Hamilton to make wastewater data related to COVID-19 available starting Friday
CBC
Hamilton announced it will make its wastewater data available to the public, after months of saying the data was a "lagging indicator" when it came to monitoring the prevalence of COVID-19 in the community.
Starting Friday, the city will publish data corresponding to COVID-19 cases, hospitalizations and their wastewater "viral signal" on its Status of Cases dashboard online.
"These updates and enhancements to COVID-19 data are consistent with the City of Hamilton's commitment to transparency and sharing relevant and timely COVID-19 data with the community," said the city in a statement Thursday.
But, while the city says it will continue to seek "to understand the relationship between wastewater trends and other metrics such as hospitalization," it maintained that "it's not something that has worked as a predictive measure in Hamilton to date," the statement read.
The move comes after experts such as Robert Delatolla, who leads the research into wastewater testing in Hamilton and other cities, said the data is a "remarkable indicator" of the city's case count.
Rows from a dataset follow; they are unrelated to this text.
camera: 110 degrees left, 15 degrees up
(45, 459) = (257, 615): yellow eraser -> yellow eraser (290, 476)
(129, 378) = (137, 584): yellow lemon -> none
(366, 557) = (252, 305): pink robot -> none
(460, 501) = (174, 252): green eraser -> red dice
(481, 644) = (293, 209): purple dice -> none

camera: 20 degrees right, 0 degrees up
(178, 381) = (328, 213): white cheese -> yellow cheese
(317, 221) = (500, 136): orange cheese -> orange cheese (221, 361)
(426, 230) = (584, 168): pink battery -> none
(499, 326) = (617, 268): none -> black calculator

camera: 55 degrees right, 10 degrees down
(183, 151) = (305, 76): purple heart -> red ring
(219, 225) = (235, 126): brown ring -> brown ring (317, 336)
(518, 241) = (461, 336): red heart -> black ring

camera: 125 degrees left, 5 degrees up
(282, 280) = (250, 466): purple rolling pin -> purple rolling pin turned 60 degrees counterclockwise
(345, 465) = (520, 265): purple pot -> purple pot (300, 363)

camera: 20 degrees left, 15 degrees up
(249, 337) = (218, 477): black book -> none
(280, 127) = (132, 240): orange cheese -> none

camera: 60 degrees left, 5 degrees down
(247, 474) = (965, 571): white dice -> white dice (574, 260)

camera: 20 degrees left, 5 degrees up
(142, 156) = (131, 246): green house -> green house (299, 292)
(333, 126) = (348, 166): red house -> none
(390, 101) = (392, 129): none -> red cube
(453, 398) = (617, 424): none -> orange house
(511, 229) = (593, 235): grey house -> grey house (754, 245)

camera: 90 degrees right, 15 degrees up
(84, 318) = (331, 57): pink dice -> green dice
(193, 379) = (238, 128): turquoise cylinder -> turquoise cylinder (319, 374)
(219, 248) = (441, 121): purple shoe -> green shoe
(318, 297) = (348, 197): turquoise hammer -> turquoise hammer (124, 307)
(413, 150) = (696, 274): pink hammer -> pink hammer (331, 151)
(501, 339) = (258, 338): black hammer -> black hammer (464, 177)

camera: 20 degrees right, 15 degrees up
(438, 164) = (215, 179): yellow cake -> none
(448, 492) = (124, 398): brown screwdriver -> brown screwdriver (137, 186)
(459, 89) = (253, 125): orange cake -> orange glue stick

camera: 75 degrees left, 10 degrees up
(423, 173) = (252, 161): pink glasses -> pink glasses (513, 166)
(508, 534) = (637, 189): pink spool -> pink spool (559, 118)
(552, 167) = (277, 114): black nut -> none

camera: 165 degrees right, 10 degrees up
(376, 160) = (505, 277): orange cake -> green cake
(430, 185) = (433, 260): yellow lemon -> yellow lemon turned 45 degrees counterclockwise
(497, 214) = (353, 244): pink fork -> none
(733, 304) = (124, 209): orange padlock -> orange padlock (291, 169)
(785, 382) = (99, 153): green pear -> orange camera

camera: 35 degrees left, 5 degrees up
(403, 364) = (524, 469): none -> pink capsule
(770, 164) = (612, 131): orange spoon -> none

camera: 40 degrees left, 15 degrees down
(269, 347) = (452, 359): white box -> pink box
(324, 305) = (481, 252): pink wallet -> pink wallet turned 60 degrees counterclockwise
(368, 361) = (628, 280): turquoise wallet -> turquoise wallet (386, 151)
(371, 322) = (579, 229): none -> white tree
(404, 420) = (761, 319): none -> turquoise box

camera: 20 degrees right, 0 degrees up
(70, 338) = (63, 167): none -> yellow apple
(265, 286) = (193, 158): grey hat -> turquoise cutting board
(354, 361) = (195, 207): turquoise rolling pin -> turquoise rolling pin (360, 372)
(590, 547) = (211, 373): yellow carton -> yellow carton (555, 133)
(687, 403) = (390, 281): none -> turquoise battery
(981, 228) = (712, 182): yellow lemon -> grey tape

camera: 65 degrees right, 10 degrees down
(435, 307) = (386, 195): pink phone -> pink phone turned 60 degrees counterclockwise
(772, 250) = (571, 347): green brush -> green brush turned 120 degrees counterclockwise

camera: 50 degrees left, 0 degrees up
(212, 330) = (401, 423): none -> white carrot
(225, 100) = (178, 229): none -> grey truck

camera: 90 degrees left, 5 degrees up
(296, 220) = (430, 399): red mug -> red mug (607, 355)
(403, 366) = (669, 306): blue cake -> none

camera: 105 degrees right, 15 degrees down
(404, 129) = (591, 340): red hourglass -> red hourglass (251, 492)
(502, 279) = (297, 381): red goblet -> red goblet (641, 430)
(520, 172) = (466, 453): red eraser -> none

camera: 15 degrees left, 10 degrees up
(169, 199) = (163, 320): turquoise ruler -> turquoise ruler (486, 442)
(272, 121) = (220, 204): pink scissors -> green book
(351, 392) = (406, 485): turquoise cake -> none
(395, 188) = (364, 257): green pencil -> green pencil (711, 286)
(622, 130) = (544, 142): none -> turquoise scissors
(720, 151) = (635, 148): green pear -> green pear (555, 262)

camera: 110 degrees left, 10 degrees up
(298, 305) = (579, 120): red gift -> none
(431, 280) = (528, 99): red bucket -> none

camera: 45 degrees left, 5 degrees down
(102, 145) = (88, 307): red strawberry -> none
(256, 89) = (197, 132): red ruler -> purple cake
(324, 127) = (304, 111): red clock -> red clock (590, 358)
As recently as Monday, during a COVID-19 update briefing, the city's COVID-19 operations chief Michelle Baird doubled down on the city's view that wastewater data was not useful to share publicly, saying percent positivity was still the more accurate indicator.
"We certainly have been looking at this data and trying to understand its local application … we have some other indicators that have been more predictive for us in Hamilton," she said.
That echoed comments from the city to CBC Hamilton as early as January, when it said "due to the variability of the wastewater data Hamilton Public Health Services has assessed to date, it does not support a greater understanding of the COVD-19 pandemic locally."
Delatolla previously explained to CBC how the process works, saying:
"The people that are sick with COVID, like with many other diseases, shed it … and anything that's wasted goes through the sink or goes through the toilet in our homes as wastewater."
"[It] ends up within this infrastructure within the city, these underground pipes. Because it's basically shared genetic code … the virus can be tracked and can be measured within the wastewater, so that's basically what we're doing and you can do that in a lot of different ways."
He said he and his team have been working "really closely" with Hamilton's Public Works employees and others and measuring the wastewater signal at Woodward and Dundas wastewater treatment plants.
He added that this process can not only be done city-wide but can also be narrowed down to neighbourhoods and even long-term facilities to predict an outbreak.
Other cities, such as Toronto, Brantford, London and Waterloo Region have already made wastewater data public and are using it to monitor COVID-19 levels in their regions.